## TASK ITEM:
Could you please output all of the data exactly, without the images?

## SOURCE RECORDS:
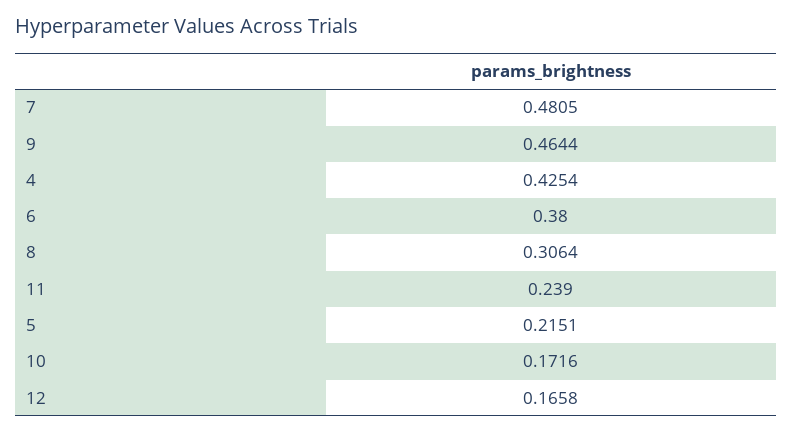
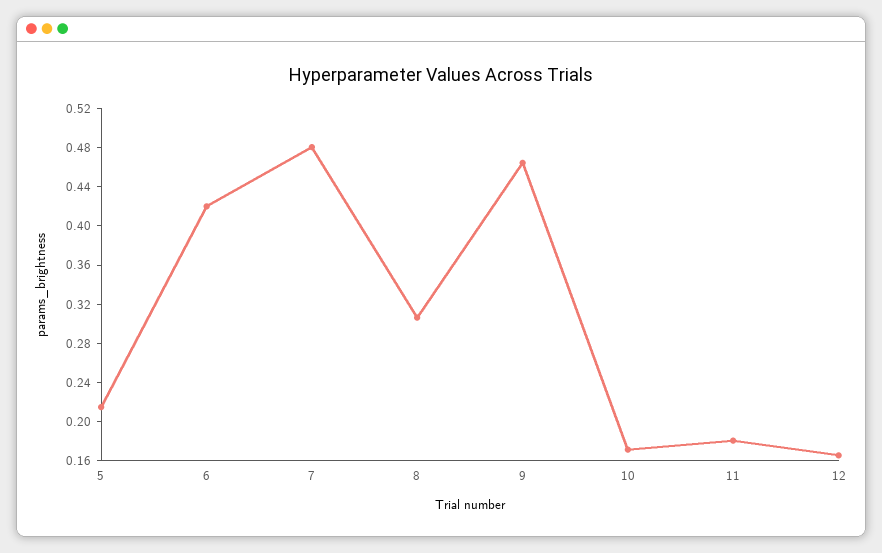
  {
    "7": 0.4805,
    "9": 0.4644,
-   "4": 0.4254,
-   "6": 0.38,
+   "6": 0.42,
    "8": 0.3064,
-   "11": 0.239,
+   "11": 0.18,
    "5": 0.2151,
    "10": 0.1716,
    "12": 0.1658
  }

## EXPECTED OUTPUT:
  {
    "7": 0.4805,
    "9": 0.4644,
-   "4": 0.4254,
-   "6": 0.38,
+   "6": 0.42,
    "8": 0.3064,
-   "11": 0.239,
+   "11": 0.18,
    "5": 0.2151,
    "10": 0.1716,
    "12": 0.1658
  }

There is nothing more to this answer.